Saved data entries:
[Start of Attachment]
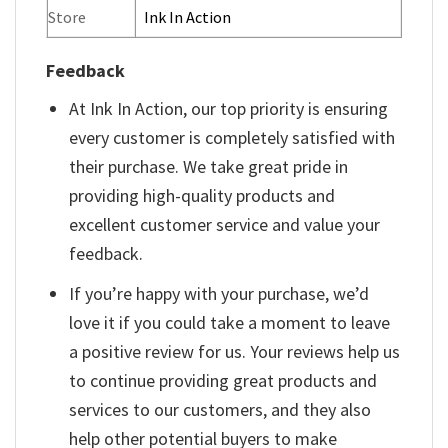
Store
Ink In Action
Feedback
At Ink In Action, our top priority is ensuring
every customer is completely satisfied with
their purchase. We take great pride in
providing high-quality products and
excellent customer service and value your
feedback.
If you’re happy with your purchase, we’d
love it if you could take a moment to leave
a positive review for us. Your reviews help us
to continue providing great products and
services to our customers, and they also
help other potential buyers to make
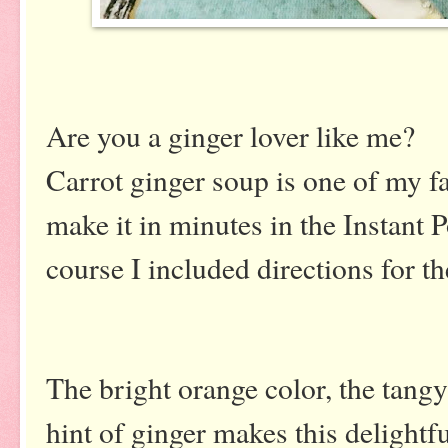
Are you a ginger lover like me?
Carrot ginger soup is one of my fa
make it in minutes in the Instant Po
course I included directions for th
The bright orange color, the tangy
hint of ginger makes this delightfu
[End of Attachment]
[Start of Attachment]
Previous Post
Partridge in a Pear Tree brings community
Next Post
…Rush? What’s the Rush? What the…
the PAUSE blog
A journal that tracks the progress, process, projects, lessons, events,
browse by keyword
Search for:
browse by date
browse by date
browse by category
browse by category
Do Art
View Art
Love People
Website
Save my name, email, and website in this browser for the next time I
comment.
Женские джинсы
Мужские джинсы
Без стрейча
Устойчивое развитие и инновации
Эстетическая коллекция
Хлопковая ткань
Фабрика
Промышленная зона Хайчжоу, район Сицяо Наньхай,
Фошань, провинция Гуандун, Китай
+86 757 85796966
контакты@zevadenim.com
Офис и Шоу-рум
[End of Attachment]
[Start of Attachment]
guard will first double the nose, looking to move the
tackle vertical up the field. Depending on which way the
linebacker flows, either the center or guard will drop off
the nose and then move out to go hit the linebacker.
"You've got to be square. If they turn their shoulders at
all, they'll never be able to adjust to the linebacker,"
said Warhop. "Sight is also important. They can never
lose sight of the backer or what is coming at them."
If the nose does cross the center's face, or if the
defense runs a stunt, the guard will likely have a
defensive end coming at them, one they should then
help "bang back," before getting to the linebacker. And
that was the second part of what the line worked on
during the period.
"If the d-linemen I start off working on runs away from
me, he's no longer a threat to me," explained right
[End of Attachment]
PROBLEM TO SOLVE -
Copy out the lines above from the line containing "a positive review" through the line containing "hint of ginger makes this delightfu", exactly, and keep the pictures out.

PROBLEM SOLUTION -
a positive review for us. Your reviews help us
to continue providing great products and
services to our customers, and they also
help other potential buyers to make
Are you a ginger lover like me?
Carrot ginger soup is one of my fa
make it in minutes in the Instant Po
course I included directions for th
The bright orange color, the tangy
hint of ginger makes this delightfu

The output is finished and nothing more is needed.